EXERCISE AIM: In your copy, include every record exactly and no pictures.

EXTRACTED MATERIAL:
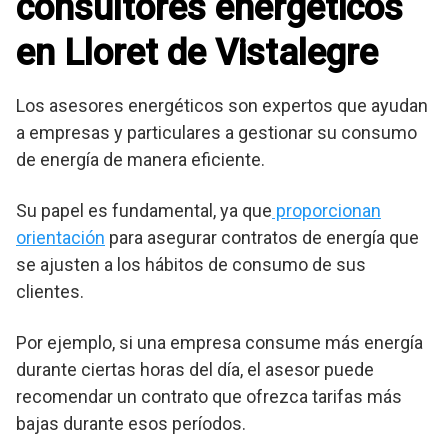
consultores energéticos
en Lloret de Vistalegre
Los asesores energéticos son expertos que ayudan
a empresas y particulares a gestionar su consumo
de energía de manera eficiente.
Su papel es fundamental, ya que
proporcionan
orientación
para asegurar contratos de energía que
se ajusten a los hábitos de consumo de sus
clientes.
Por ejemplo, si una empresa consume más energía
durante ciertas horas del día, el asesor puede
recomendar un contrato que ofrezca tarifas más
bajas durante esos períodos.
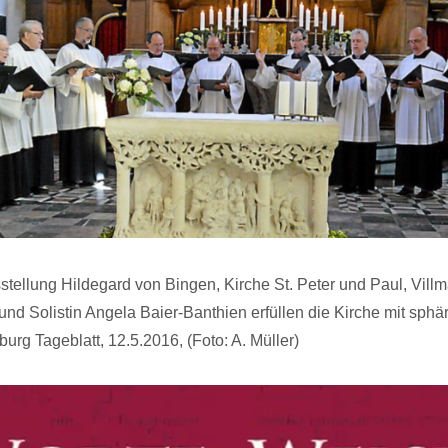
stellung Hildegard von Bingen, Kirche St. Peter und Paul, Villm
und Solistin Angela Baier-Banthien erfüllen die Kirche mit sphä
urg Tageblatt, 12.5.2016, (Foto: A. Müller)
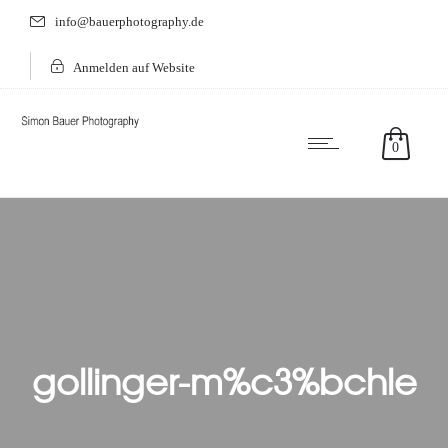
info@bauerphotography.de
Anmelden auf Website
0
gollinger-m%c3%bchle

RESULT OF THE EXERCISE:
consultores energéticos
en Lloret de Vistalegre
Los asesores energéticos son expertos que ayudan
a empresas y particulares a gestionar su consumo
de energía de manera eficiente.
Su papel es fundamental, ya que
proporcionan
orientación
para asegurar contratos de energía que
se ajusten a los hábitos de consumo de sus
clientes.
Por ejemplo, si una empresa consume más energía
durante ciertas horas del día, el asesor puede
recomendar un contrato que ofrezca tarifas más
bajas durante esos períodos.
stellung Hildegard von Bingen, Kirche St. Peter und Paul, Villm
und Solistin Angela Baier-Banthien erfüllen die Kirche mit sphä
urg Tageblatt, 12.5.2016, (Foto: A. Müller)
info@bauerphotography.de
Anmelden auf Website
0
gollinger-m%c3%bchle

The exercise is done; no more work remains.